Listen up Philip puede ser vista como una fábula irregular sobre creadores castrados –pertenecientes a ese grupo selecto que en un instante fatídico se ven alcanzados por el rayo de una duda definitiva, aniquiladora-, o como la enfática animosidad del director sobre su propia obra, de la que ahora decide mostrar sus puntos flojos, sus trucos brillantes, sus engañifas. ¿El desencanto del protagonista de la película es el mismo del director? Solución rápida, de las que acuden fácilmente para terminar de sellar el pacto que sindica al cineasta como el responsable absoluto de la película y consagrarlo como “autor” en el mismo impulso. 

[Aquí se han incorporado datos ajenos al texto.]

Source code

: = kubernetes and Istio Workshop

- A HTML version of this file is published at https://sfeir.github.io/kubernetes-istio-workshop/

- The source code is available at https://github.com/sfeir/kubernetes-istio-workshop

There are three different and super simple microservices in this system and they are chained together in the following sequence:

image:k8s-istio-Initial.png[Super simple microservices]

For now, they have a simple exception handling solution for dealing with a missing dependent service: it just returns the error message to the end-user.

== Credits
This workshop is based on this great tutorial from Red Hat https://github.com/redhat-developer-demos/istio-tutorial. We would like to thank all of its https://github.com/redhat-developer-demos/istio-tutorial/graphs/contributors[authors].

En todo caso, Ross es responsable de su estilo, de sus repetidas destrezas para la dirección de actores, del encanto trillado con el que sus personajes no terminan nunca de perderse del todo, de sus brazadas agónicas para mantenerse a flote en la corriente que los arrastra. En suma, de aquello que convierte sus películas en postales destinadas a exhibir con regularidad conmovedora –digna de una administración de correos imperial de antaño- el modo en que la intelectualidad cool neoyorkina se observa a sí misma, publicitando con entusiasmo su neurosis, apelando a la memoria clínica con la que un tropel de películas acude a la mente. El director es un coleccionista de síntomas y acaso, todavía, aunque filme con cierta regularidad, el cronista no del todo reconocido de un deporte solemne, contrito, en el que los artistas son perseguidos por los fantasmas que salen de sus cabezas.